The white-throated flycatcher has a disjunct distribution. Subspecies E. a. timidus is found on the Pacific slope of western Mexico from far southeastern Sonora and southwestern Chihuahua south to Morelos. The nominate subspecies is more widespread. It is found on the Caribbean slope from southwestern Tamaulipas south through eastern and southern Mexico and discontinuously south through Belize, Guatemala, El Salvador and Honduras. It possibly winters further south. E. a. australis is found discontinuously from Nicaragua south through Costa Rica into western Panama's Chiriquí Province. There are also scattered records further south in Panama to the Canal Zone.

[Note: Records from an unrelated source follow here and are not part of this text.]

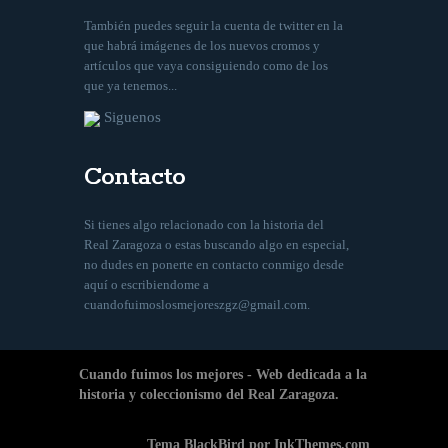
También puedes seguir la cuenta de twitter en la
que habrá imágenes de los nuevos cromos y
artículos que vaya consiguiendo como de los
que ya tenemos...
Siguenos
Contacto
Si tienes algo relacionado con la historia del
Real Zaragoza o estas buscando algo en especial,
no dudes en ponerte en contacto conmigo desde
aquí
o escribiendome a
cuandofuimoslosmejoreszgz@gmail.com
.
Cuando fuimos los mejores - Web dedicada a la
historia y coleccionismo del Real Zaragoza.
Tema BlackBird por InkThemes.com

In the breeding season the white-throated flycatcher inhabits open and partially open landscapes in the subtropical and lower temperate zones. It is generally near water, such as in wet meadows with brush or hedgerows and vegetation along streams and irrigation ditches. It also inhabits openings in higher elevation pine-oak forest. In the non-breeding season it moves in part to the tropical zone where it favors freshwater marshes with tall rushes and weeds and scrubby edges. In Mexico it ranges between 1200 and 3000 m of elevation in the breeding season and between sea level and 1200 m in the non-breeding season. In northern Central America it breeds
between 600 and 2500 m and winters almost to sea level. In Nicaragua it occurs between 1000 and 1500 m and in Costa Rica mostly between 500 and 1500 m.

==Behavior==
===Movement===

The white-throated flycatcher is highly migratory in most of its range; most of the movement is elevational. In Mexico it breeds in the Sierra Madre Occidental, the Trans-Mexican Volcanic Belt, the Sierra Madre del Sur, and the Sierra Madre Oriental. It primarily winters in the lowlands on both the Caribbean and Pacific slopes south from about the middle of the country. It breeds patchily in the highlands of Guatemala, Honduras, and El Salvador and winters lower, primarily in northeastern Guatemala, Belize, and central Honduras. The species appears to be a year-round resident in the highlands of Costa Rica though there is some evidence of elevational movement there. There is speculation that lowland records in Costa Rica and Panama are of migrants from further north.

===Feeding===

The white-throated flycatcher feeds mostly on insects and includes a small amount of fruit in its diet. It perches low to the ground in or on the edge of open areas and captures prey in mid-air with sallies from it ("hawking") or by gleaning from vegetation after a short flight. It quivers the wings and tail when it lands back on a perch.

===Breeding===

The white-throated flycatcher's breeding season has not been fully defined but includes April to July or August in Honduras and mostly within that span elsewhere. Its nest is an open cup made from dried grass and seed heads lined with finer material, usually placed fairly low to the ground in a shrub or small tree. One nest contained three eggs that were creamy with burnt umber spots around the larger end. The incubation period and time to fledging are not known. Both parents provision nestlings but other details of parental care are not known.

===Vocalization===

The white-throated flycatcher is quite vocal. Its song in northern Central America is "a slightly 2-part rrrreea'ah!" and its call "a harsh, raspy, somewhat nasal rreeaah! or eaaahh!." Both vocalizations are similar elsewhere it the species' range.

==Status==

The IUCN has assessed the white-throated flycatcher as being of Least Concern. It has a very large range; its estimated population of at least 50,000 mature individuals is believed to be decreasing. No immediate threats have been identified. It is considered "uncommon to fairly common, but local" in Mexico and rare in Panama. It is "uncommon and local" in northern Central America. In Costa Rica it is "fairly common around the western and southern base of Irazú Volcano". It is uncommon along the country's cordilleras and very rare in the intermontane valleys in the south. "Human activity has little short-term direct effect on this species, other than the local effects of habitat destruction."